Implicit there is that measures such as those we are debating tonight should be attended to. What is clear is that the government are implementing those measures and this amended legislation reflects our commitment to protecting, building and securing Australia's future.

The ALP can be quite sensitive when the government, through measures such as this, limits the amount of offensive and dangerous material transmitted by our communications system, more often than not arguing that you can never stop these things. I question how committed the opposition are to cleaning up our telecommunications sector. I recall their arguments while debating the Communications Legislation Amendment Bill (No. 1) 2002 that, by removing offensive content—such as material containing detailed instruction in crime and violence or drug use, child pornography, bestiality, excessively violent or sexually violent material or real depictions of sexual activity—this government was somehow enacting draconian measures of censorship upon the Australian public.
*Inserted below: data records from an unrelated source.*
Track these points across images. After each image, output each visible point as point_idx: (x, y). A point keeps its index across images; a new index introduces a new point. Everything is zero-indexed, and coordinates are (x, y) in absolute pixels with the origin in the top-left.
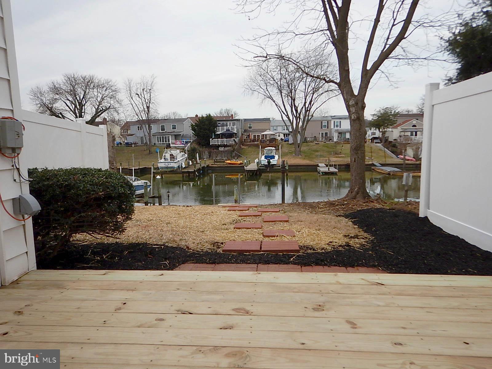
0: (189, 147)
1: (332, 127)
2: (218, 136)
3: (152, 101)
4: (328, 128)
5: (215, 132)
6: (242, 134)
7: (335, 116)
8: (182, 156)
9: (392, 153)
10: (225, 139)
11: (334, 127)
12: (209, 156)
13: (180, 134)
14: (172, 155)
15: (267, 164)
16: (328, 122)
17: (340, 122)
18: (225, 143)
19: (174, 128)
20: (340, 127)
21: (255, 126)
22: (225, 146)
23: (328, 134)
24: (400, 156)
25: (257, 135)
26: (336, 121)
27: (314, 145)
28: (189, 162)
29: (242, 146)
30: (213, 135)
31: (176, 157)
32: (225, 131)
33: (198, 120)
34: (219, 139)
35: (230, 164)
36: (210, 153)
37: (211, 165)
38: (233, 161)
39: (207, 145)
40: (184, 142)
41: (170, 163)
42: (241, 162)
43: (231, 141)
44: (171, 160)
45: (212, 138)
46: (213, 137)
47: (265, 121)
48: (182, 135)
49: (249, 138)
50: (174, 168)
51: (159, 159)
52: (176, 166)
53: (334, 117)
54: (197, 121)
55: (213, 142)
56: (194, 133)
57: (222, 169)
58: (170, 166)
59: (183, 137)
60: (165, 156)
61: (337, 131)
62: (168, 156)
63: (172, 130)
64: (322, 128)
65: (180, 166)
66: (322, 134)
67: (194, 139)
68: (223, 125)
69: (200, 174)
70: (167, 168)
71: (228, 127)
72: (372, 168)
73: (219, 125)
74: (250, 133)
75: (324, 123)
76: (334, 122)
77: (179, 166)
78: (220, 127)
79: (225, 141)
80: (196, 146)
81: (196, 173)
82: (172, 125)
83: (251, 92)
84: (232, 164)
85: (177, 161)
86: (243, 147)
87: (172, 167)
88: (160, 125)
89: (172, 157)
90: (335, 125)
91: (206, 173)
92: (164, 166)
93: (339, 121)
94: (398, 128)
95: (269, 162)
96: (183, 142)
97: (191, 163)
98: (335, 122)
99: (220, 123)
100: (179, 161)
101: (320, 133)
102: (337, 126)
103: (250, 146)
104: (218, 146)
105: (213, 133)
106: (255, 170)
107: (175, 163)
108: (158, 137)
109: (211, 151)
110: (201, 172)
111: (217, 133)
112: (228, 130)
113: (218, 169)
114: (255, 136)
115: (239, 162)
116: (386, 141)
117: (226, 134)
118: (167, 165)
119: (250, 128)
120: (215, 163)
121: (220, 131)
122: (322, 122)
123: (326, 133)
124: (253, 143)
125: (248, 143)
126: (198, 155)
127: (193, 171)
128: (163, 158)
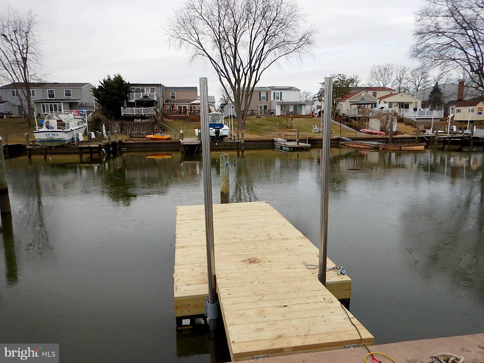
0: (91, 117)
1: (272, 99)
2: (131, 105)
3: (31, 49)
4: (267, 100)
5: (127, 99)
6: (164, 104)
8: (78, 124)
9: (350, 127)
10: (143, 108)
11: (274, 99)
12: (121, 130)
13: (77, 101)
14: (61, 121)
16: (267, 93)
17: (281, 93)
18: (143, 114)
19: (68, 94)
20: (281, 100)
21: (178, 96)
22: (143, 117)
23: (268, 107)
24: (363, 129)
25: (183, 106)
26: (276, 92)
27: (256, 119)
28: (91, 134)
29: (164, 119)
30: (125, 103)
31: (68, 124)
32: (141, 97)
33: (103, 82)
34: (134, 108)
35: (152, 139)
36: (122, 126)
37: (125, 140)
38: (158, 136)
39: (118, 116)
40: (83, 112)
41: (56, 133)
42: (169, 136)
43: (150, 111)
44: (58, 129)
45: (123, 106)
46: (125, 105)
47: (191, 89)
48: (79, 104)
49: (172, 109)
50: (64, 141)
51: (37, 127)
52: (66, 137)
53: (273, 88)
54: (102, 84)
55: (125, 111)
56: (97, 99)
57: (142, 146)
58: (56, 137)
59: (82, 106)
60: (47, 122)
61: (278, 103)
62: (53, 123)
63: (66, 97)
64: (260, 100)
65: (75, 139)
66: (261, 107)
67: (98, 108)
68: (138, 91)
69: (108, 152)
70: (52, 141)
71: (145, 93)
72: (340, 143)
73: (132, 90)
75: (263, 95)
76: (274, 93)
77: (73, 139)
78: (134, 93)
79: (143, 111)
80: (102, 117)
81: (103, 149)
82: (65, 91)
83: (178, 41)
84: (156, 139)
85: (69, 130)
86: (166, 120)
87: (59, 140)
88: (47, 90)
89: (61, 124)
90: (276, 96)
91: (118, 152)
92: (46, 137)
93: (280, 92)
94: (346, 100)
95: (217, 133)
96: (81, 113)
97: (93, 136)
98: (276, 94)
99: (134, 89)
100: (72, 130)
101: (258, 106)
102: (278, 98)
103: (175, 118)
104: (131, 118)
105: (125, 101)
106: (196, 145)
107: (66, 132)
108: (44, 106)
109: (124, 123)
110: (111, 149)
111: (130, 101)
112: (146, 97)
113: (135, 146)
114: (180, 107)
115: (167, 136)
116: (337, 114)
117: (144, 101)
118: (51, 136)
119: (173, 97)
120: (131, 139)
121: (134, 98)
122: (260, 93)
123: (265, 107)
124: (179, 115)
125: (173, 116)
126: (104, 127)
127: (97, 146)
128: (44, 125)
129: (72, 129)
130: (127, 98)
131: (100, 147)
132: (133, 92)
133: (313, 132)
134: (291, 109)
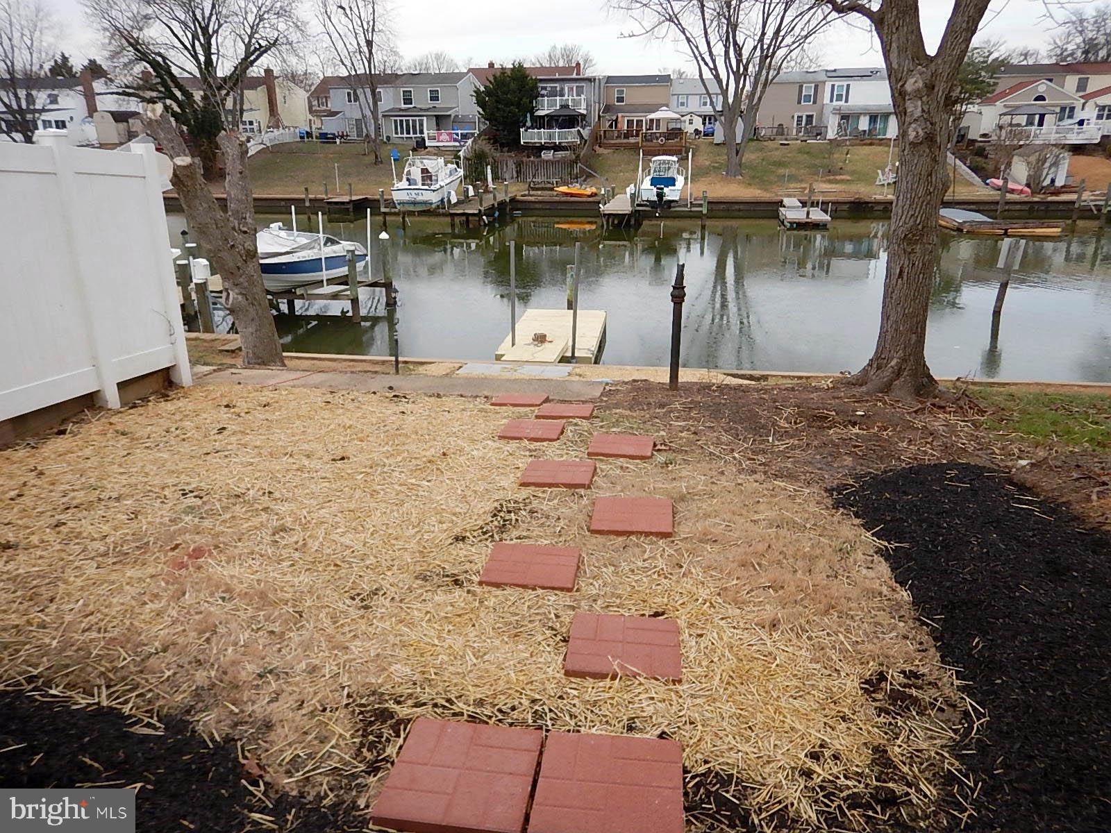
0: (469, 149)
1: (827, 100)
2: (540, 122)
3: (379, 26)
4: (815, 102)
5: (532, 111)
6: (599, 116)
7: (835, 71)
8: (451, 174)
9: (973, 171)
10: (557, 130)
11: (831, 101)
12: (517, 172)
13: (449, 113)
14: (427, 171)
15: (655, 199)
16: (816, 87)
17: (848, 86)
18: (557, 141)
19: (434, 98)
20: (847, 101)
21: (634, 96)
22: (557, 148)
23: (814, 118)
24: (993, 180)
25: (635, 119)
26: (837, 84)
27: (776, 149)
28: (468, 189)
29: (597, 148)
30: (528, 119)
31: (437, 176)
32: (558, 107)
33: (492, 79)
34: (542, 130)
35: (567, 194)
36: (519, 165)
37: (522, 196)
38: (575, 189)
39: (513, 143)
40: (457, 134)
41: (420, 192)
42: (594, 190)
43: (570, 136)
44: (423, 185)
45: (524, 125)
46: (529, 124)
47: (657, 82)
48: (452, 117)
49: (616, 127)
50: (431, 204)
51: (395, 180)
52: (434, 198)
53: (833, 74)
54: (491, 82)
55: (529, 136)
56: (482, 112)
57: (548, 206)
58: (420, 198)
59: (457, 121)
60: (409, 171)
61: (837, 111)
62: (416, 174)
63: (431, 104)
64: (799, 102)
65: (446, 200)
66: (800, 118)
67: (483, 127)
68: (553, 93)
70: (414, 203)
71: (566, 97)
73: (544, 92)
74: (620, 115)
75: (808, 90)
76: (833, 86)
77: (442, 200)
78: (546, 98)
79: (557, 135)
80: (488, 148)
81: (484, 217)
82: (431, 91)
84: (572, 195)
85: (438, 186)
86: (599, 150)
87: (425, 203)
88: (402, 89)
89: (427, 175)
90: (835, 93)
92: (407, 198)
93: (845, 84)
94: (998, 103)
96: (455, 136)
97: (471, 193)
98: (836, 87)
99: (545, 88)
100: (442, 187)
101: (793, 117)
102: (839, 98)
103: (617, 147)
104: (539, 149)
105: (528, 115)
106: (625, 215)
107: (434, 191)
108: (396, 121)
109: (522, 161)
110: (497, 214)
111: (537, 114)
112: (564, 107)
113: (537, 206)
114: (630, 123)
115: (589, 191)
116: (962, 137)
117: (560, 116)
118: (414, 196)
119: (620, 99)
120: (532, 193)
121: (545, 108)
122: (801, 87)
123: (810, 117)
124: (625, 141)
125: (613, 142)
126: (489, 171)
127: (476, 212)
128: (405, 177)
129: (443, 184)
130: (533, 108)
131: (479, 215)
132: (543, 96)
133: (877, 183)
134: (864, 124)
The ALP might be coy about their commitment to tightening our legislation relating to communication content matters, but I for one believe that we must keep pace with technology changes and have the skills and legal impediments that would prevent those who would corrupt the young and the ignorant from having their wilful way. The fact that we do not catch all these corrupters is no reason why we should not ramp up the fight and seek better methods to overcome their agendas. By extension, similarly—and arguably of greater importance—is the security of this nation. I cannot see for the life of me why we should be coy about this and be equivocating about Senate committees and the like. I would have thought this legislation would have gone through without any debate at all.

Mr Gavan O'Connor —We know your past record; that is why.

Mr NEVILLE —Oh, yes! I am sure all in the House recognise that the tightening of licensing of individual entities may not prevent every single circumstance of dangerous information or material relating to national security or defence being short-circuited. But it will make an appreciable act of defiance to such people; it will make life for them more difficult. For those reasons, I commend the bill.